Dr Walton grew up in Virginia in the United States and has lived in Australia for the last 14 years. She’s also a Korean adoptee.
“My initial motivation for doing the research I do was based on my own personal experiences,” she said. “Growing up in the United States, I did experience racism from an early age and I think from those experiences and also wanting to do something about social inequalities, especially around race, that has motivated me to do the research I do.”
“As a Korean adoptee, I’m also interested in looking at the shared experiences of other Korean and transnational transracial adoptees around questions of identity and belonging, and what transnational adoption is like from the adoptees’ perspectives.”
“If I look back at why I get up in the morning and do this research, it’s for other people. I’m not motivated by impact factors or academic kudos. It’s about what matters for people and their everyday life.”
Dr Walton is currently working on a collaborative international project which analyses the lives of Korean migrants who were born or grew up in Australia and New Zealand, the role that they play in their host societies, their connections with the Korean community and with the Korean homeland, and the formation of their identities. Her role in the project is to understand the experiences of Korean adoptees in Australia.
Close to 180,000 children have been adopted from South Korea since the transnational adoption program began in the 1950s after the Korean War. At its peak in 1985, 8,837 children were sent overseas from South Korea for adoption, about 24 children per day, many of whom came to Australia.
“The impetus for the program was the high number of bi-racial children born in Korea during and after the War. Due to the racism and ethnic homogeneity that continues to define South Korean nationalism as well as ongoing gender inequalities, these children and their families would have been subject to harmful discrimination in South Korea.”
“However, bi-racial children only form a small number of the overall children sent for adoption and the program soon became much more extensive as a kind of social welfare ‘solution’ which allowed the government to not invest in local welfare particularly for single mothers.”
She’s working alongside researchers from Changwon National University, Chonnam National University, the University of Auckland and the Migration Research Training Centre of the International Organisation for Migration, as well as A/Prof David Hundt, another member of the Alfred Deakin Institute.
“I was really excited when I was asked to be on this project,” Dr Walton said. “On one level, Korean adoptees are migrants in the sense that they’ve literally migrated from Korea to another country like Australia. They would technically be classified as a first-generation migrant despite having vastly different migration and life experiences as other non-adopted first generation migrants.”
“’Place’ is something that is often taken for granted as assumed for adoptees. The Korean government will assume, ‘You’re Korean, your blood is Korean, you’re one of us.’ But then for adoptees, this connection can be a contested one.”
“For Korean adoptees, often this certainty around place and that connection to their identity isn’t so straightforward, which is why for this research I wanted to examine this notion of place and how this sense of connection to place changes over time.”

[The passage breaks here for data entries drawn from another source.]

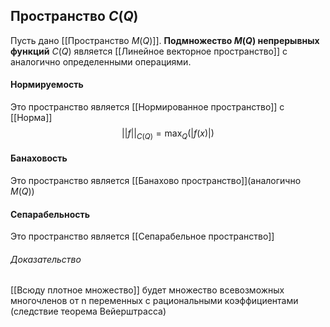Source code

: ## Пространство $C(Q)$
Пусть дано [[Пространство $M(Q)$]]. **Подмножество $M(Q)$ непрерывных функций** $C(Q)$ является [[Линейное векторное пространство]] с аналогично определенными операциями.

#### Нормируемость
Это пространство является [[Нормированное пространство]] c [[Норма]] $$||f||_{C(Q)} = \max_Q(|f(x)|)$$

#### Банаховость
Это пространство является [[Банахово пространство]](аналогично $M(Q)$)

#### Сепарабельность
Это пространство является [[Сепарабельное пространство]]

###### Доказательство
[[Всюду плотное множество]] будет множество всевозможных многочленов от n переменных с рациональными коэффициентами (следствие теорема Вейерштрасса)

An experience shared among many adoptees is the return to their birth country to connect or reconnect to their past, and Dr Walton points out the significance that this moment in time can play in an adoptee’s sense of identity.
“When adoptees go back to Korea, there’s this sense that - particularly if they go to their adoption agency - that they were once there. They may not have cognitive memory of it but there can be a bodily knowing that they feel when they go back. There’s this significant weight that’s attached to that particular place now that they’re back in Korea as an adult. This can bring up questions about what that means for them and their sense of identity now, knowing that they were once there, and how their life completely changed from being just this Korean child to a Korean adoptee, and now they’re back.”
“It’s moments like these that demonstrate that there’s a shifting connection to place that shouldn’t be taken for granted, and it needs to be understood as a non-linear work in progress that does not have a set trajectory.”
Dr Jessica Walton has a book due for publication in June 2019 based on her PhD research which also examined intercountry adoption as a transnational process by focusing on Korean adoptees’ embodied experiences of identity and belonging.
The book is titled ‘Korean adoptees and transnational adoption: embodiment and emotion’ and is available for pre-order on the Routledge website.